Records contained in a dataset:
^^^^^^^^^^^^^^^^
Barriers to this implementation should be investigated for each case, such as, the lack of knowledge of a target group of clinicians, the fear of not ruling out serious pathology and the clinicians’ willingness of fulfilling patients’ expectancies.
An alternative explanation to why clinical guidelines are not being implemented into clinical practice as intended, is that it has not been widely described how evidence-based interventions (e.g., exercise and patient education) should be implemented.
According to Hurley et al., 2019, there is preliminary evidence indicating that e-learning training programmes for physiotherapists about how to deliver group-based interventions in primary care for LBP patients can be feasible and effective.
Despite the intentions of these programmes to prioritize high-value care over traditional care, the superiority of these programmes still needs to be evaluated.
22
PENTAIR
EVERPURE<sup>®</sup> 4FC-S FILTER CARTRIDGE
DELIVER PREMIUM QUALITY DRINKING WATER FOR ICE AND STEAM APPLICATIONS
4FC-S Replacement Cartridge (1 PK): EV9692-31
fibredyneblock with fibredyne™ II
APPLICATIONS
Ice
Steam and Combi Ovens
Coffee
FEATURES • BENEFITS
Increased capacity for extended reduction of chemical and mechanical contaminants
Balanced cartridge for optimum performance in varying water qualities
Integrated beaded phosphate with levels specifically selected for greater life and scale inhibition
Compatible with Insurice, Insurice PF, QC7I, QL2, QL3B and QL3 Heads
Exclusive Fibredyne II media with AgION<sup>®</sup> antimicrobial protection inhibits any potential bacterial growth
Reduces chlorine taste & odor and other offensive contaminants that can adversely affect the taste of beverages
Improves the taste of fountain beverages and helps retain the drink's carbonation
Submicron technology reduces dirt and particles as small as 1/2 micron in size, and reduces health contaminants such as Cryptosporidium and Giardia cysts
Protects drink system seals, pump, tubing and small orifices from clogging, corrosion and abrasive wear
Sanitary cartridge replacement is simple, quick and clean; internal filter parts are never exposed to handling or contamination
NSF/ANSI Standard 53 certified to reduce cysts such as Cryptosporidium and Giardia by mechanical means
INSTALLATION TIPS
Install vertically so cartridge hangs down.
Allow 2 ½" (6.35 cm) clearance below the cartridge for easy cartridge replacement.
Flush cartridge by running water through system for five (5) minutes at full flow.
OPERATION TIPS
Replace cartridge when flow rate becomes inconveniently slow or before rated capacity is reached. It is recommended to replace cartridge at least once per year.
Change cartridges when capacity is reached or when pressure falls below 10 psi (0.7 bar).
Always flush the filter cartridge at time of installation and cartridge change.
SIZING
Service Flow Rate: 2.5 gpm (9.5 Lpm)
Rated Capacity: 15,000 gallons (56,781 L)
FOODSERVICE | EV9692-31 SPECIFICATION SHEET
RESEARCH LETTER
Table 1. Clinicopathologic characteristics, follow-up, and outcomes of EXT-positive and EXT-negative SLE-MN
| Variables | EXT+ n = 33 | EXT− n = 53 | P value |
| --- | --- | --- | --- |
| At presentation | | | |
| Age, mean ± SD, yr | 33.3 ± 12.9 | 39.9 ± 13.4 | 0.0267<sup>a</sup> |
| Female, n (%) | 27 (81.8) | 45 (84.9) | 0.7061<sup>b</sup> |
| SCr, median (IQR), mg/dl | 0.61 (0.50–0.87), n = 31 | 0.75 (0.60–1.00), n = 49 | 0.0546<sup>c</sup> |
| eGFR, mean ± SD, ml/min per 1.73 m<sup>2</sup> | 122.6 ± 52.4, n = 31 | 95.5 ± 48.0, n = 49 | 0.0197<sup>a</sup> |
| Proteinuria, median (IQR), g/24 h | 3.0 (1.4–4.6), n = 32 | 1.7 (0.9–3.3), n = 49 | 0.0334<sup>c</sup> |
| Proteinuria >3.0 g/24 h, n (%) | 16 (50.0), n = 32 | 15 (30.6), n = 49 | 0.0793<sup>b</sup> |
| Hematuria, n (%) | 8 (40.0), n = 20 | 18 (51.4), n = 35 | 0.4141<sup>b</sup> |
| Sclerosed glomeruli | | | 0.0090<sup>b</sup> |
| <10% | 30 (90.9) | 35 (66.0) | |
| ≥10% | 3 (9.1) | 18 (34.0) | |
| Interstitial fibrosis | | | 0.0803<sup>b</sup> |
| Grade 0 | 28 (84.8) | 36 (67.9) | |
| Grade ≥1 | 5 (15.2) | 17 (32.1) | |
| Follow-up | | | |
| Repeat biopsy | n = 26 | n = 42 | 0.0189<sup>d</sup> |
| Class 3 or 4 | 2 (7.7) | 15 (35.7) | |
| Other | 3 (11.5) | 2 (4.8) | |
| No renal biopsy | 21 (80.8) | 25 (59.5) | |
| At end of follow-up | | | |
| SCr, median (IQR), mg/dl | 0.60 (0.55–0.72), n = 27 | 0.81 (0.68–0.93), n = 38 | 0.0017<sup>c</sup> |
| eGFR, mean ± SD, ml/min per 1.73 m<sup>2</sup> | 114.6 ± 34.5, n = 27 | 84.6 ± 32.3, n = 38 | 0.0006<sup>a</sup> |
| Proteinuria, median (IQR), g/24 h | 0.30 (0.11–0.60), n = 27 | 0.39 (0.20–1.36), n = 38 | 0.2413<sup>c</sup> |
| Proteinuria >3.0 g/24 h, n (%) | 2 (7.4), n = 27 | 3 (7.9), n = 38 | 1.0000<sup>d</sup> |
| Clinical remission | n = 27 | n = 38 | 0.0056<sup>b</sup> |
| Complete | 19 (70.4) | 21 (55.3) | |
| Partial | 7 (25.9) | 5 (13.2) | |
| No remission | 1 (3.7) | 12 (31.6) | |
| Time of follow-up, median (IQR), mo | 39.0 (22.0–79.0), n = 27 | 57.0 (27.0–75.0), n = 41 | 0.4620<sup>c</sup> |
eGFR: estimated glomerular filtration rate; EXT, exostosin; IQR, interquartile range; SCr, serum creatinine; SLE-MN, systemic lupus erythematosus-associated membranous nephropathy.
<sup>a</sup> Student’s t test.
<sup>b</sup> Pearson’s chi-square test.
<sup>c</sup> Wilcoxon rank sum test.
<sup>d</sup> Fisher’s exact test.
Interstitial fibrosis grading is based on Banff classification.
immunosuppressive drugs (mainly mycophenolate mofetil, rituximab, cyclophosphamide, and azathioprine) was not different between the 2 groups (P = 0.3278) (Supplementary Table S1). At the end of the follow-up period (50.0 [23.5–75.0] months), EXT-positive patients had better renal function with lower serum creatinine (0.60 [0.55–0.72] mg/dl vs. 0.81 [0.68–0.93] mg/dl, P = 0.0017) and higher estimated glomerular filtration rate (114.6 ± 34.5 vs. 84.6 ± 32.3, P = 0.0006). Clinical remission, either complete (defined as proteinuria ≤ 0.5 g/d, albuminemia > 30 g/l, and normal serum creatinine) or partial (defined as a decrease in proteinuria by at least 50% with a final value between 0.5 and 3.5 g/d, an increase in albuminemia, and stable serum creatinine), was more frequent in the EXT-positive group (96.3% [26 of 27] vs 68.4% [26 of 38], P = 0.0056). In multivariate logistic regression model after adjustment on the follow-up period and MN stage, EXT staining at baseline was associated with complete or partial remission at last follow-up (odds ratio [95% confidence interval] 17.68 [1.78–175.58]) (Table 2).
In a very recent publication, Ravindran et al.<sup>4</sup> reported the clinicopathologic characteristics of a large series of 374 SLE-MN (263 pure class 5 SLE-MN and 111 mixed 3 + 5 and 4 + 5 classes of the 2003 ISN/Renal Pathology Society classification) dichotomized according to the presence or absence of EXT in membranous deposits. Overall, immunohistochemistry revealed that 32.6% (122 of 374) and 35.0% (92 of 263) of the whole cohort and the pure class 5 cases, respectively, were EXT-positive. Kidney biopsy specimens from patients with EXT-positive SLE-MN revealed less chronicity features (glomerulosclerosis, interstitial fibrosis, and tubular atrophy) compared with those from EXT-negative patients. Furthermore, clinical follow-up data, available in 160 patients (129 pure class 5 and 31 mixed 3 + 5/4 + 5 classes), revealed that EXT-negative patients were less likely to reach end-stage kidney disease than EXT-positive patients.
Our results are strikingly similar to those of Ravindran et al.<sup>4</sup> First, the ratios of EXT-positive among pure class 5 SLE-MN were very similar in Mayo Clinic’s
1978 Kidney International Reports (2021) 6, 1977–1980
^^^^^^^^^^^^^^^^
In the answer, the lines from the first line of the data above through the line containing "NSF/ANSI Standard 53" must appear exactly as written, with nothing else.

→ SOLUTION:
Barriers to this implementation should be investigated for each case, such as, the lack of knowledge of a target group of clinicians, the fear of not ruling out serious pathology and the clinicians’ willingness of fulfilling patients’ expectancies.
An alternative explanation to why clinical guidelines are not being implemented into clinical practice as intended, is that it has not been widely described how evidence-based interventions (e.g., exercise and patient education) should be implemented.
According to Hurley et al., 2019, there is preliminary evidence indicating that e-learning training programmes for physiotherapists about how to deliver group-based interventions in primary care for LBP patients can be feasible and effective.
Despite the intentions of these programmes to prioritize high-value care over traditional care, the superiority of these programmes still needs to be evaluated.
22
PENTAIR
EVERPURE<sup>®</sup> 4FC-S FILTER CARTRIDGE
DELIVER PREMIUM QUALITY DRINKING WATER FOR ICE AND STEAM APPLICATIONS
4FC-S Replacement Cartridge (1 PK): EV9692-31
fibredyneblock with fibredyne™ II
APPLICATIONS
Ice
Steam and Combi Ovens
Coffee
FEATURES • BENEFITS
Increased capacity for extended reduction of chemical and mechanical contaminants
Balanced cartridge for optimum performance in varying water qualities
Integrated beaded phosphate with levels specifically selected for greater life and scale inhibition
Compatible with Insurice, Insurice PF, QC7I, QL2, QL3B and QL3 Heads
Exclusive Fibredyne II media with AgION<sup>®</sup> antimicrobial protection inhibits any potential bacterial growth
Reduces chlorine taste & odor and other offensive contaminants that can adversely affect the taste of beverages
Improves the taste of fountain beverages and helps retain the drink's carbonation
Submicron technology reduces dirt and particles as small as 1/2 micron in size, and reduces health contaminants such as Cryptosporidium and Giardia cysts
Protects drink system seals, pump, tubing and small orifices from clogging, corrosion and abrasive wear
Sanitary cartridge replacement is simple, quick and clean; internal filter parts are never exposed to handling or contamination
NSF/ANSI Standard 53 certified to reduce cysts such as Cryptosporidium and Giardia by mechanical means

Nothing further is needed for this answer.